A day after the American Petroleum Institute once again took markets by surprise by reporting a crude oil inventory build of 7.29 million barrels, the Energy Information Administration said inventories were indeed up, by 7.1 million barrels for the week to March 1.
At 452.9 million barrels, the EIA said, crude oil inventories were about 4 percent above the seasonal average.
The authority also reported refinery runs of 16 million barrels daily for last week, versus 15.9 million bpd a week earlier. Gasoline production stood at 9.9 million bpd, up from 9.6 million bpd a week earlier. Distillate fuel production averaged 4.9 million bpd last week, compared with 4.8 million bpd a week earlier.
Gasoline inventories shed 4.2 million barrels in the week to March 1, versus a 1.9-million-barrel decline during the week before. Distillate fuel inventories were down 2.4 million barrels, from a 300,000-barrel decline a week earlier.
The API inventory estimate pressured prices considerably, not least because it was combined with announcements from Exxon and Chevron they had big plans for the Permian, with both eyeing production increases to about 1 million barrels daily over the next five years.

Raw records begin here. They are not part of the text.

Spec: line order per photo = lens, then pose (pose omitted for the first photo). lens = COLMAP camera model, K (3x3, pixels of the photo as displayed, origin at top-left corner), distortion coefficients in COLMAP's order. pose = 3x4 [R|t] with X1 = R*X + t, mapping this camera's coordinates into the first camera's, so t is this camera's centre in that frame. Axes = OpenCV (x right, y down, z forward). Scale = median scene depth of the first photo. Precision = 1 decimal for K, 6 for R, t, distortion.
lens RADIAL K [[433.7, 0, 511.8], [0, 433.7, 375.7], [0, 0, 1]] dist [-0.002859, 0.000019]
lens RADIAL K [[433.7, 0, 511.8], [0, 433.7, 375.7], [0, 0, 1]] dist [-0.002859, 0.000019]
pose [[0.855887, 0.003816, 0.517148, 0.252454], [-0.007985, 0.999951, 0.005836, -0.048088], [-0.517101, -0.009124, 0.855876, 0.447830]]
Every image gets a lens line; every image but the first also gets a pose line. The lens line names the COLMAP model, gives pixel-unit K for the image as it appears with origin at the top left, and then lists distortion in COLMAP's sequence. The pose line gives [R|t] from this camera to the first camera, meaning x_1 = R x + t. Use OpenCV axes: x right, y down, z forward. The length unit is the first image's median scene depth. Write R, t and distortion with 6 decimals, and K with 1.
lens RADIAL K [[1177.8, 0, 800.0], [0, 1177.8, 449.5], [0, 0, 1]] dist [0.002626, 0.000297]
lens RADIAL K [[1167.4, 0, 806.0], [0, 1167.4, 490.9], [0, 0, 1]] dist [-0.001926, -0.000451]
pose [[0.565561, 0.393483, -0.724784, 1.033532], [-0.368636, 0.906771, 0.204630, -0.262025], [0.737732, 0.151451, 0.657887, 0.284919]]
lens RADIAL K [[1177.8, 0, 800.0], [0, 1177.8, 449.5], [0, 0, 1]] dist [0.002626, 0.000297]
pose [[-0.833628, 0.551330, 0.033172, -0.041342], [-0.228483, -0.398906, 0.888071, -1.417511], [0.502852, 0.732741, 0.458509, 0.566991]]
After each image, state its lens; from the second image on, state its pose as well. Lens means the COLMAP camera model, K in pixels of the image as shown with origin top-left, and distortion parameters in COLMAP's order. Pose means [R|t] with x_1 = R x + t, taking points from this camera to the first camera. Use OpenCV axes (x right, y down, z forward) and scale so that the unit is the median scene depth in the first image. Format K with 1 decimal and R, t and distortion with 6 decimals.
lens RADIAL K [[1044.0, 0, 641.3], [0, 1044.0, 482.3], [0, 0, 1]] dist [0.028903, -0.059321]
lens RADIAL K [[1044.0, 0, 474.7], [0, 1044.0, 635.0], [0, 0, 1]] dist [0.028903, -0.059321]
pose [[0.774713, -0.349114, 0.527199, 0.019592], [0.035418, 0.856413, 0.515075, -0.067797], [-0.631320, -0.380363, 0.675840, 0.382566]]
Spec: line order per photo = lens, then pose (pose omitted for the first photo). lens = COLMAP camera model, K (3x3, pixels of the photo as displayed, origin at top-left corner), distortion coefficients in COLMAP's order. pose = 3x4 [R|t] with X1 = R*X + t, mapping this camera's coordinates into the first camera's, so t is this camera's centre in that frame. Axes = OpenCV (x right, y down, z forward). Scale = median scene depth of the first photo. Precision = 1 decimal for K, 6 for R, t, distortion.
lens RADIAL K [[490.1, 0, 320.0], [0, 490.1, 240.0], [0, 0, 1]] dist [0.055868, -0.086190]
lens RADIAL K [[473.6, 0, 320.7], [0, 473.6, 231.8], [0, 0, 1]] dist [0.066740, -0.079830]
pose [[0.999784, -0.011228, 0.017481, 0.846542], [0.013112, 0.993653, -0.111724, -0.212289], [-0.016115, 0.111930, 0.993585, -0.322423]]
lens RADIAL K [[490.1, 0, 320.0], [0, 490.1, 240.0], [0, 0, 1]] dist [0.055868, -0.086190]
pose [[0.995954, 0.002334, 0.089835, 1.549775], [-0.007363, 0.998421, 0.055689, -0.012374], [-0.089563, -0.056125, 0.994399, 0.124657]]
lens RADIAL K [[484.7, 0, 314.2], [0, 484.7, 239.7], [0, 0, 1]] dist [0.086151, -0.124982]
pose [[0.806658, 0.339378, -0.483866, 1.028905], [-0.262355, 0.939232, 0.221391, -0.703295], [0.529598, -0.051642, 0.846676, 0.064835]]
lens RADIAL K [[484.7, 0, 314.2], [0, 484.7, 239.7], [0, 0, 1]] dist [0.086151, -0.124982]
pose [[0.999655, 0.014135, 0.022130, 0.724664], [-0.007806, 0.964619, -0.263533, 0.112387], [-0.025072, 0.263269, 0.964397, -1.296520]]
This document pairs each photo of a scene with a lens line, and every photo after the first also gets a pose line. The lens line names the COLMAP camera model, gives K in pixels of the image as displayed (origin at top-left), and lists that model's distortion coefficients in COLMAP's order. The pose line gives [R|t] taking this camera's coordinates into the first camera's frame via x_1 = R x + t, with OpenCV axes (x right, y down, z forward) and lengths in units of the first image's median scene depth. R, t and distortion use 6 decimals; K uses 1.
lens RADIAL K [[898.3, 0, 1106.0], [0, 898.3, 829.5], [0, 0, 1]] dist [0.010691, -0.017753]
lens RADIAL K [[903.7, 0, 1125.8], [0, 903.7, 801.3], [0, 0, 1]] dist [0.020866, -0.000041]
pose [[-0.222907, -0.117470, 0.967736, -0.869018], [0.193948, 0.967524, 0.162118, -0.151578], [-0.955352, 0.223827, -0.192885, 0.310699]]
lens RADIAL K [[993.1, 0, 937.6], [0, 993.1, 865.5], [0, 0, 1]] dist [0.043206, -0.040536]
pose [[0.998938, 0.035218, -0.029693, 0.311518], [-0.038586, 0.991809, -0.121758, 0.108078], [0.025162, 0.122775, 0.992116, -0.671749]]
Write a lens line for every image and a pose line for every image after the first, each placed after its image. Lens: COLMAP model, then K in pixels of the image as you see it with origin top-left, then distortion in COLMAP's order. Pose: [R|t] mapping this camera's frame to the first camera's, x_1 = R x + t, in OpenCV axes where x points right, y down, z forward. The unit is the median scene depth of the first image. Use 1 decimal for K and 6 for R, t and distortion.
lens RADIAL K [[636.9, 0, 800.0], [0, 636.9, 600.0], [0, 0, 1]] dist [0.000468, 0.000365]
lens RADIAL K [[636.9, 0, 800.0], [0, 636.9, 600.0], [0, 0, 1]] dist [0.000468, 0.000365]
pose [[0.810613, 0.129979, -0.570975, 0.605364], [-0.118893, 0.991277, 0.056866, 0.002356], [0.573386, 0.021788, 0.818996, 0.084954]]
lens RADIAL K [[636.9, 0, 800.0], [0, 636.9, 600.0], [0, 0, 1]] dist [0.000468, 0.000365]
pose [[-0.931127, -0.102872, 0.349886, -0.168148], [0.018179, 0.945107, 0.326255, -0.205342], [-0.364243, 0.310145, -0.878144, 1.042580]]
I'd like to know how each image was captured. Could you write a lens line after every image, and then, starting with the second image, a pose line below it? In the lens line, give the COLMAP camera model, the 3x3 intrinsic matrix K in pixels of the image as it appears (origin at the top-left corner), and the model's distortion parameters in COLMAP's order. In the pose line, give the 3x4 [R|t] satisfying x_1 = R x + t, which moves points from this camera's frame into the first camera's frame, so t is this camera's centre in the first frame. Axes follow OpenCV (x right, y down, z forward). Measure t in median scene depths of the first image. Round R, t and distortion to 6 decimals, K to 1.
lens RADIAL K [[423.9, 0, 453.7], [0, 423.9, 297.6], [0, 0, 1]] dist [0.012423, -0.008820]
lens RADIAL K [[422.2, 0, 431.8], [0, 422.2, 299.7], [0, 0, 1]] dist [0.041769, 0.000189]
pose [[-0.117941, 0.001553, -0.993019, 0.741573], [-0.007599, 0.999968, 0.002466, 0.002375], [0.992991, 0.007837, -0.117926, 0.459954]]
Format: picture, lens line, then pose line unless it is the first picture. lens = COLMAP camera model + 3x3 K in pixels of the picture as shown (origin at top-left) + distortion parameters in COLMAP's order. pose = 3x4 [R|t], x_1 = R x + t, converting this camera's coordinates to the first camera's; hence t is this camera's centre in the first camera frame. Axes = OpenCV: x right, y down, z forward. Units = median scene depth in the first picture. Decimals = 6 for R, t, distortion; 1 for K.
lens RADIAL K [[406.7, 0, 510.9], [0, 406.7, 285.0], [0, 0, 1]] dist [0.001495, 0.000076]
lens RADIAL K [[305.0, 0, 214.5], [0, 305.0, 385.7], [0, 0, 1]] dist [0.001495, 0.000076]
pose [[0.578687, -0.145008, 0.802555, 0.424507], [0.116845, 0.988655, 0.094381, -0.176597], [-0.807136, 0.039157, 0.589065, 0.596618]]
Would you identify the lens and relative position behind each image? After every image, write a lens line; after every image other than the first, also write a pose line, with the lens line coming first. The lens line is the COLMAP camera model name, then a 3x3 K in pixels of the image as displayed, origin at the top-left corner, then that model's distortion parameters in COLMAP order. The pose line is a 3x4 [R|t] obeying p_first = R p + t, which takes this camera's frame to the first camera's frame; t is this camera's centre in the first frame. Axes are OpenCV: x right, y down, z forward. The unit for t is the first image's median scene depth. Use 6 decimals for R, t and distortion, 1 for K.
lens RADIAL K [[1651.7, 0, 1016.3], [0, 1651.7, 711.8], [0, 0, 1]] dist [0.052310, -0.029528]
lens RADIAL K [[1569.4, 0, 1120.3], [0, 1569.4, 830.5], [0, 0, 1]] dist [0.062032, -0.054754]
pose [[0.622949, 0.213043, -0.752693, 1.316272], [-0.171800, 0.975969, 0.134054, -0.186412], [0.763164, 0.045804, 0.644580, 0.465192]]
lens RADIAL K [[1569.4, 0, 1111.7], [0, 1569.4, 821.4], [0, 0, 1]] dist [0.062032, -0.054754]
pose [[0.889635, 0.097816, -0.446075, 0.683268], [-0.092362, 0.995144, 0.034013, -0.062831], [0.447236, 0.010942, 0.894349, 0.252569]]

These plans and the continuous rise in U.S. production are successfully playing counterweight to the effect of OPEC’s production cuts on prices despite incidental factors that pull prices in one or the other direction on a daily basis such as any news updates from Venezuela or the announcement the Libya’s Sharara field, which can produce 320,000 bpd, was back in operation.
Another topic that swings prices is, of course, the ongoing trade negotiations between Washington and Beijing. Observers for the trading world tend to oscillate between hope and gloom here, but the latest updates seem to suggest a trade deal may indeed happen and put an end to the conflict that’s hurt a number of industries.